WRITTEN TASK
Each line at or after the one containing "What To Do If Your" should be transcribed exactly, up to and including the final line of the data.

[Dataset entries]
============================================================

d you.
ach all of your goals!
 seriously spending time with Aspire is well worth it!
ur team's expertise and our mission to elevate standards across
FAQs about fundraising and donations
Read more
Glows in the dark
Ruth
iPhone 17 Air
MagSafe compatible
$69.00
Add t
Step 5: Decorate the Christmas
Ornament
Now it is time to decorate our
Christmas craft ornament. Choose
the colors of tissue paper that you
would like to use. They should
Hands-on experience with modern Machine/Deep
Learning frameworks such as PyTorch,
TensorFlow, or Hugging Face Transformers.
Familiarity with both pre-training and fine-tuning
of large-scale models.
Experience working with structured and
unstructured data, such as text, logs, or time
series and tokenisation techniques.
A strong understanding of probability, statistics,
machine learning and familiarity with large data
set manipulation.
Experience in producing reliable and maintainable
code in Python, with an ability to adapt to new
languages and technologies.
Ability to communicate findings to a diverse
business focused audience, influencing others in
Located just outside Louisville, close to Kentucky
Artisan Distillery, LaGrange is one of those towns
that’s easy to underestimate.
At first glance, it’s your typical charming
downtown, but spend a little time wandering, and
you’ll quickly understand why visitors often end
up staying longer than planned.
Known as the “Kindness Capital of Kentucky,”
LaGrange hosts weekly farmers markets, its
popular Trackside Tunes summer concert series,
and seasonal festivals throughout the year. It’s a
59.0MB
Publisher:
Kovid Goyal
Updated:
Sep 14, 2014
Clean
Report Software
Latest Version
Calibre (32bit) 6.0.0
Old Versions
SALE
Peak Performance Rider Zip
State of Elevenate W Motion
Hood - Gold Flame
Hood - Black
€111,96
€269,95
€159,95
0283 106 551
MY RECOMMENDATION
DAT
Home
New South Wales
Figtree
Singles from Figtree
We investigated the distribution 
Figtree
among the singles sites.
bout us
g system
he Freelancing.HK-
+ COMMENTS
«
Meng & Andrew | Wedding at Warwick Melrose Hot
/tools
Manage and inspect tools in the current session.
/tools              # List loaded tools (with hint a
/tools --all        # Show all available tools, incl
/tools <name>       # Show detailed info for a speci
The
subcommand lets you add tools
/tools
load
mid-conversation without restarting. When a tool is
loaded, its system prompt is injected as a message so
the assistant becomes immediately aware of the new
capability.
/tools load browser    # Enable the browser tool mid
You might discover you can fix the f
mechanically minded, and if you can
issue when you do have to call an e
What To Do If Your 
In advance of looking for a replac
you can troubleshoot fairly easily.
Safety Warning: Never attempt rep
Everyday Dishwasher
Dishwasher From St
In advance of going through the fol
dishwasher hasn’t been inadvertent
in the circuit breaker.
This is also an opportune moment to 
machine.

============================================================

WRITTEN SOLUTION
What To Do If Your 
In advance of looking for a replac
you can troubleshoot fairly easily.
Safety Warning: Never attempt rep
Everyday Dishwasher
Dishwasher From St
In advance of going through the fol
dishwasher hasn’t been inadvertent
in the circuit breaker.
This is also an opportune moment to 
machine.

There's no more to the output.